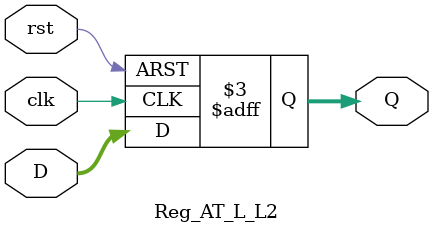
<source format=v>
module Reg_AT_L_L2(
 input	wire 	[2:0] 	 D,
 input	wire			 clk,rst,
 output reg 	[2:0] 	 Q
 );

 always @(posedge clk or negedge rst)
  begin
   if (!rst)
   	Q<=3'b000;
   else 
   	Q<=D;
  end		
endmodule


</source>
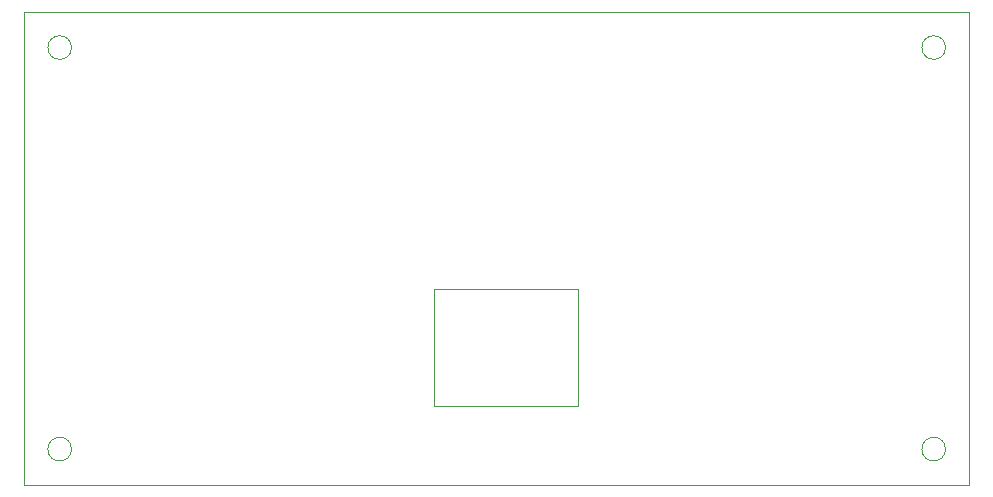
<source format=gbr>
%TF.GenerationSoftware,KiCad,Pcbnew,(7.0.0)*%
%TF.CreationDate,2023-06-06T14:44:05+02:00*%
%TF.ProjectId,wally_board,77616c6c-795f-4626-9f61-72642e6b6963,rev?*%
%TF.SameCoordinates,Original*%
%TF.FileFunction,Other,User*%
%FSLAX46Y46*%
G04 Gerber Fmt 4.6, Leading zero omitted, Abs format (unit mm)*
G04 Created by KiCad (PCBNEW (7.0.0)) date 2023-06-06 14:44:05*
%MOMM*%
%LPD*%
G01*
G04 APERTURE LIST*
%ADD10C,0.100000*%
G04 APERTURE END LIST*
D10*
X183000000Y-53000000D02*
G75*
G03*
X183000000Y-53000000I-1000000J0D01*
G01*
X109000000Y-53000000D02*
G75*
G03*
X109000000Y-53000000I-1000000J0D01*
G01*
X183000000Y-87000000D02*
G75*
G03*
X183000000Y-87000000I-1000000J0D01*
G01*
X105000000Y-50000000D02*
X185000000Y-50000000D01*
X185000000Y-50000000D02*
X185000000Y-90000000D01*
X185000000Y-90000000D02*
X105000000Y-90000000D01*
X105000000Y-90000000D02*
X105000000Y-50000000D01*
X109000000Y-87000000D02*
G75*
G03*
X109000000Y-87000000I-1000000J0D01*
G01*
X139700000Y-73406000D02*
X151892000Y-73406000D01*
X151892000Y-73406000D02*
X151892000Y-83312000D01*
X151892000Y-83312000D02*
X139700000Y-83312000D01*
X139700000Y-83312000D02*
X139700000Y-73406000D01*
M02*

</source>
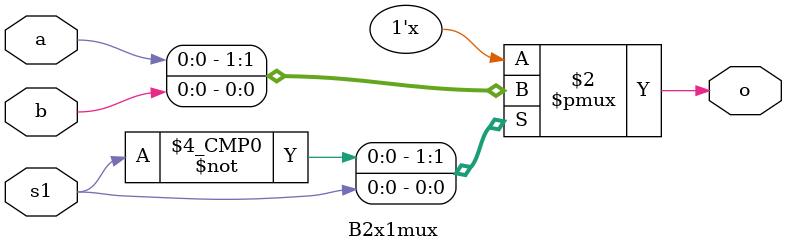
<source format=v>
`timescale 1ns / 1ps
module B2x1mux(o,a,b,s1
    );
input a,b,s1;
output o;
reg o;
always@(a,b,s1)
begin
case({s1})
1'b0:o=a;
1'b1:o=b;
default:o=1'bx;
endcase
end
endmodule

</source>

---

#### [WHAT IS REQUIRED]
If a line of the entries holds the word "APERTURE", copy it out.

#### [SOLUTION BELOW]
G04 APERTURE LIST*
G04 APERTURE END LIST*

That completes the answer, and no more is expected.